Task description
From the data below, report how many lines contain the word "glandular", giving the number and nothing else.
[Opening Records shown section]
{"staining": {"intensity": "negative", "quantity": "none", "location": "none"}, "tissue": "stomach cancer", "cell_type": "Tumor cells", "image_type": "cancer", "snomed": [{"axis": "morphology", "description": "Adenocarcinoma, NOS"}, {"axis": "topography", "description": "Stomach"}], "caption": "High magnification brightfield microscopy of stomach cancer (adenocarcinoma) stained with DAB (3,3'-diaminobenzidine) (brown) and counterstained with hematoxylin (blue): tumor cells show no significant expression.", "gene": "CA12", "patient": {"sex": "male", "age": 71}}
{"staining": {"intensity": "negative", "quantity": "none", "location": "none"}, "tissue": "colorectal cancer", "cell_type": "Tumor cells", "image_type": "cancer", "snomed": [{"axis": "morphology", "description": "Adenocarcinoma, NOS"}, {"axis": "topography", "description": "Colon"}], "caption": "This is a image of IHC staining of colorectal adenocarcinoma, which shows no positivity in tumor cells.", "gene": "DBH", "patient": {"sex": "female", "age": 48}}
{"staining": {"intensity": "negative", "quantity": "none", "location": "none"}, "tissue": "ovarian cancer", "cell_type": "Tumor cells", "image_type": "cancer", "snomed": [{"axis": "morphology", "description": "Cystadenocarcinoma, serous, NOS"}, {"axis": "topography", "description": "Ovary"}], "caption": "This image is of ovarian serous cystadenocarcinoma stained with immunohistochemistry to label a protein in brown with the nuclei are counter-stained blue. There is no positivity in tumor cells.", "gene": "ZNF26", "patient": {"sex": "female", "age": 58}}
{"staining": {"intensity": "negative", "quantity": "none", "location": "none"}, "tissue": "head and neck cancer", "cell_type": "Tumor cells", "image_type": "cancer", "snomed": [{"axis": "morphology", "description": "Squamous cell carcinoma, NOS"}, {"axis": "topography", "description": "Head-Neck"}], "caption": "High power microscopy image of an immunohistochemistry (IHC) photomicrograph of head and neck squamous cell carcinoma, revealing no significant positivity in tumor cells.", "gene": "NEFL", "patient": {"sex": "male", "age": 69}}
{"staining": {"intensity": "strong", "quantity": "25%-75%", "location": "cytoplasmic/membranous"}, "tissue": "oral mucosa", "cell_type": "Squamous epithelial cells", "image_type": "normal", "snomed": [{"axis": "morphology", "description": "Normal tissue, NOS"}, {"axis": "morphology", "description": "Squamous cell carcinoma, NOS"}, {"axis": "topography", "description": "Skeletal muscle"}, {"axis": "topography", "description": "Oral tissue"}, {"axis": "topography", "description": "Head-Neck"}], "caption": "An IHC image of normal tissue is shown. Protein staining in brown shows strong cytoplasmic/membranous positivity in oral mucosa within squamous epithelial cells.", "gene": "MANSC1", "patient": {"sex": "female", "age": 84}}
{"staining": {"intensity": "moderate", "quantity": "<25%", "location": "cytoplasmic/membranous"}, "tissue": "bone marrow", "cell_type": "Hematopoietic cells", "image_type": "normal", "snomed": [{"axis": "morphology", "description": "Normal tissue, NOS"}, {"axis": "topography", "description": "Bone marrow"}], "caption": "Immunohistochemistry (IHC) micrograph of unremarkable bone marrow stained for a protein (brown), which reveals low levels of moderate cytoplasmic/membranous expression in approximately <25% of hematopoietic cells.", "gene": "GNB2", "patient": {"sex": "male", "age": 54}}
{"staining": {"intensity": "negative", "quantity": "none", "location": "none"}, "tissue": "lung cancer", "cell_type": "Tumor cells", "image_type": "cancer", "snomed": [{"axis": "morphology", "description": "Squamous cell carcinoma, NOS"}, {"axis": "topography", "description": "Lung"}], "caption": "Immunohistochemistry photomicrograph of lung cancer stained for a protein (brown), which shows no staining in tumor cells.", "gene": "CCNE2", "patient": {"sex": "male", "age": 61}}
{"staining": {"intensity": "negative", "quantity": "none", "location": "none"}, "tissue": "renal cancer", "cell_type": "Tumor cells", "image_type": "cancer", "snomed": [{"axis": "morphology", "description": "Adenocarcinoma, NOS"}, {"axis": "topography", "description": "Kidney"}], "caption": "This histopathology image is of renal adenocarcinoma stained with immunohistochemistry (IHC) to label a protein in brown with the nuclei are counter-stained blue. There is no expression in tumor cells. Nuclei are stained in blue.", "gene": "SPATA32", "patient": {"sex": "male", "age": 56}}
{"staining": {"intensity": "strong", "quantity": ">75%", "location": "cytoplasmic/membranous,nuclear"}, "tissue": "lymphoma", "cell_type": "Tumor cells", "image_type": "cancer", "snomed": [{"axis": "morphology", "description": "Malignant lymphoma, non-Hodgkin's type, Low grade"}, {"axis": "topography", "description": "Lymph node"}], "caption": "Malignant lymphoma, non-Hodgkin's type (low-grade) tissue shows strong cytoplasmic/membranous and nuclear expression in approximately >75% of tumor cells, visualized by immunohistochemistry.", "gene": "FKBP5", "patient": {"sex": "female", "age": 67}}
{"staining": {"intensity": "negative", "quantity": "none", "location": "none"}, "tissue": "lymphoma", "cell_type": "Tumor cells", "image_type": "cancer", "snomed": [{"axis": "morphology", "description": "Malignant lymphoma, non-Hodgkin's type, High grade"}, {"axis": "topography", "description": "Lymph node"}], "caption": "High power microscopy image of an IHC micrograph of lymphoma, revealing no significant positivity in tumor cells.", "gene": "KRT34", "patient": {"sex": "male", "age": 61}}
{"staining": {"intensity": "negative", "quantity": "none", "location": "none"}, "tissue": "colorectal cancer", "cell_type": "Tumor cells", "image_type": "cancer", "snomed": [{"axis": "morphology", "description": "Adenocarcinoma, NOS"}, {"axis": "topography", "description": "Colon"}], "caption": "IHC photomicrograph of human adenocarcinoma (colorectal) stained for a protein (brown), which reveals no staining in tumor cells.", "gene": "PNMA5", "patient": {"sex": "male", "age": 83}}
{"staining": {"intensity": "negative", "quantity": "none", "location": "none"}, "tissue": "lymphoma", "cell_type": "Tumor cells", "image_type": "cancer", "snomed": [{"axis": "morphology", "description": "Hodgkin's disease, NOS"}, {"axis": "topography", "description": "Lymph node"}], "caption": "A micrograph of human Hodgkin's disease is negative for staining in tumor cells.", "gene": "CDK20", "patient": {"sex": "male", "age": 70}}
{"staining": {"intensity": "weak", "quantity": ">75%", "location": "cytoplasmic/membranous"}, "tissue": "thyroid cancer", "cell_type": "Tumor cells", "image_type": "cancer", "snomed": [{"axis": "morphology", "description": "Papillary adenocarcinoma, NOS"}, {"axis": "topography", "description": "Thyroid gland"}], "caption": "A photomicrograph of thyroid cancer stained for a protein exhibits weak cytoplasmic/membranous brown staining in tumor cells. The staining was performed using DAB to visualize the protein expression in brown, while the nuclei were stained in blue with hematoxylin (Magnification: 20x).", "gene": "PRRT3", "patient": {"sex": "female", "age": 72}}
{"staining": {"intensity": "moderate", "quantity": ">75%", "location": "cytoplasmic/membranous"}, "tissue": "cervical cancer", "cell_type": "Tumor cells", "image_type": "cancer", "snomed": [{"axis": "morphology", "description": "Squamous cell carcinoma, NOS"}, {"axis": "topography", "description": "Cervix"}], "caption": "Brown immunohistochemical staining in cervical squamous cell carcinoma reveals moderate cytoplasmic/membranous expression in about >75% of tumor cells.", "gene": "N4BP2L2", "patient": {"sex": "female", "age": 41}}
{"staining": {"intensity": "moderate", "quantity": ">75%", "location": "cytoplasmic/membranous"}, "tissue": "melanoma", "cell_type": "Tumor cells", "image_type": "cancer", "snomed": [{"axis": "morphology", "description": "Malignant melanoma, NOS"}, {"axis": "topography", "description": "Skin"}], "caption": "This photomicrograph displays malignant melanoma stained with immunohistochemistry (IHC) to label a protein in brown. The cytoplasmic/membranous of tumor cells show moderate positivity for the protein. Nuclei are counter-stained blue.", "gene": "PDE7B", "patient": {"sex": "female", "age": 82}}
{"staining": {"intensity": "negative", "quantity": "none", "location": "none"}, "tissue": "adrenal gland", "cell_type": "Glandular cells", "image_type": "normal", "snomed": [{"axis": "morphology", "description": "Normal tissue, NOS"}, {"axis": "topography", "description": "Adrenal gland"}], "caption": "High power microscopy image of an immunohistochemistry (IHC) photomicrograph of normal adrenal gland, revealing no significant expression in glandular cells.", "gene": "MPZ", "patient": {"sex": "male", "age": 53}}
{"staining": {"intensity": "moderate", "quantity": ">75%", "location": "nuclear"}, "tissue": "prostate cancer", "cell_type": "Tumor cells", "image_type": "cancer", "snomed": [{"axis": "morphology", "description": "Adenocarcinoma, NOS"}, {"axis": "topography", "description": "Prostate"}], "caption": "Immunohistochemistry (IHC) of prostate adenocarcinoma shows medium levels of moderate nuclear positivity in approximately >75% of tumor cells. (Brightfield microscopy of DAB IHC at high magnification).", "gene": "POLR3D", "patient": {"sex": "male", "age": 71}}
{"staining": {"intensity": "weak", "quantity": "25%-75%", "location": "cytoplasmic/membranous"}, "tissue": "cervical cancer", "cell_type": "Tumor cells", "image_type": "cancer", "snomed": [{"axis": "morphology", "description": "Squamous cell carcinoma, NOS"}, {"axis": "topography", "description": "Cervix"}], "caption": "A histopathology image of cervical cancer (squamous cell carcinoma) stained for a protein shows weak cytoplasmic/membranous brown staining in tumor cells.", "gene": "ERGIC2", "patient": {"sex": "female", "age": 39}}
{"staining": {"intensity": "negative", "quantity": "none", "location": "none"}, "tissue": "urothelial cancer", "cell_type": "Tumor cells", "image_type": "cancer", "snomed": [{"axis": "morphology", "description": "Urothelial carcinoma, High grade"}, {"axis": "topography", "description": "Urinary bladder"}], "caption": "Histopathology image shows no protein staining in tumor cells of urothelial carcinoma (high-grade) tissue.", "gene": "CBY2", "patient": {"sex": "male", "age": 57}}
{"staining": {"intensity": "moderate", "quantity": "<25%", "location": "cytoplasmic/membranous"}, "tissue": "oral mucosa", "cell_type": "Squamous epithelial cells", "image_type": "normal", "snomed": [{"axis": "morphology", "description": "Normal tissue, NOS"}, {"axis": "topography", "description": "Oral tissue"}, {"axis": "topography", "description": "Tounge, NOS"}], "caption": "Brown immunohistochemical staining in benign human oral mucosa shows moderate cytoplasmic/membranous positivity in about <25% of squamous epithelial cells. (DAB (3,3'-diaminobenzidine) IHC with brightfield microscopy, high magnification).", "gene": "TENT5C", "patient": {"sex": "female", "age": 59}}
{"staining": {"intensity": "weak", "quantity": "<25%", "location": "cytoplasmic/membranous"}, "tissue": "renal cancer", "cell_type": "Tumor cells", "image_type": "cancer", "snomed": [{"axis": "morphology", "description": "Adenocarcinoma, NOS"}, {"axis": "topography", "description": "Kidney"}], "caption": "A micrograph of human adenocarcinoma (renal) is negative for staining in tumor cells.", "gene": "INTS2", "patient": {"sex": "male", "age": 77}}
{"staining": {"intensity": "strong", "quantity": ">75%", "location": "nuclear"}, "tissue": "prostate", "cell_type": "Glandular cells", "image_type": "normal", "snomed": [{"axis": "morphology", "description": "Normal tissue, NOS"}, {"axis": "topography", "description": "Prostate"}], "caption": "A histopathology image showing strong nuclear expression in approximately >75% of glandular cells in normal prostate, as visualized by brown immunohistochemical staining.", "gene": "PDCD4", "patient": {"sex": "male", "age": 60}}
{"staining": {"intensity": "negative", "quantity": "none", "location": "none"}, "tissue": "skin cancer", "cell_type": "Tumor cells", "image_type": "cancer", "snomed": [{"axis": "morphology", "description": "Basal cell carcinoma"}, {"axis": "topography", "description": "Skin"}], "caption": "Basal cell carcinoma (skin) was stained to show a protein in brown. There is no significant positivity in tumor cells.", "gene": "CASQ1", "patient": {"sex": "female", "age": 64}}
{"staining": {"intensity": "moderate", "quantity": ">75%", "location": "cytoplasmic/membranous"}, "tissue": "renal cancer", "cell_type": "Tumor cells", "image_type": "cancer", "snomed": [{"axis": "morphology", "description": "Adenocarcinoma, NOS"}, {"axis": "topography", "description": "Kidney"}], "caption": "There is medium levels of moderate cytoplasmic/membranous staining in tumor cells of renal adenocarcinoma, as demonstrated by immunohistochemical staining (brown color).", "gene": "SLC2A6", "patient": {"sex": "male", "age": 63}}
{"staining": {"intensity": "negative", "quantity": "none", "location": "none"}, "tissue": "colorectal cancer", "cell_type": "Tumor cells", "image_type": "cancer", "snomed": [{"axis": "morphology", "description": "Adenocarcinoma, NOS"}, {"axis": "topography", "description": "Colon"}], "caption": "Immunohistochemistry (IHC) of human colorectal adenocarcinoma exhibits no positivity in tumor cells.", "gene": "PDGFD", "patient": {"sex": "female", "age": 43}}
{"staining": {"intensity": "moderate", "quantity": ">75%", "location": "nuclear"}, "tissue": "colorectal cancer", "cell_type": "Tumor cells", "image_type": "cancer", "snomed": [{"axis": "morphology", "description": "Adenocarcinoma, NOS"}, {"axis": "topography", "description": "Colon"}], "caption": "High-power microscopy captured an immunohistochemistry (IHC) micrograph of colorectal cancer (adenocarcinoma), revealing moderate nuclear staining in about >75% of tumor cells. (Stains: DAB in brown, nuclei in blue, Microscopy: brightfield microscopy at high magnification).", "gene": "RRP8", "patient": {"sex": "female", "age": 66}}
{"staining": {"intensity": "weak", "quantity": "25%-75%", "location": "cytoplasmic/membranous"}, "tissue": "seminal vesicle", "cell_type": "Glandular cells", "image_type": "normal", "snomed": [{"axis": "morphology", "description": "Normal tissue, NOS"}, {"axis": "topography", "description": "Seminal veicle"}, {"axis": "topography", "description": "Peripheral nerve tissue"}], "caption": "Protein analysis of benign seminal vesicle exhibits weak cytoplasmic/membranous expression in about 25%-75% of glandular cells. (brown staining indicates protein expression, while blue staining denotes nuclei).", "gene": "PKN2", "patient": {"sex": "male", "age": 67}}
[Closing Records shown section]
Answer to this problem
3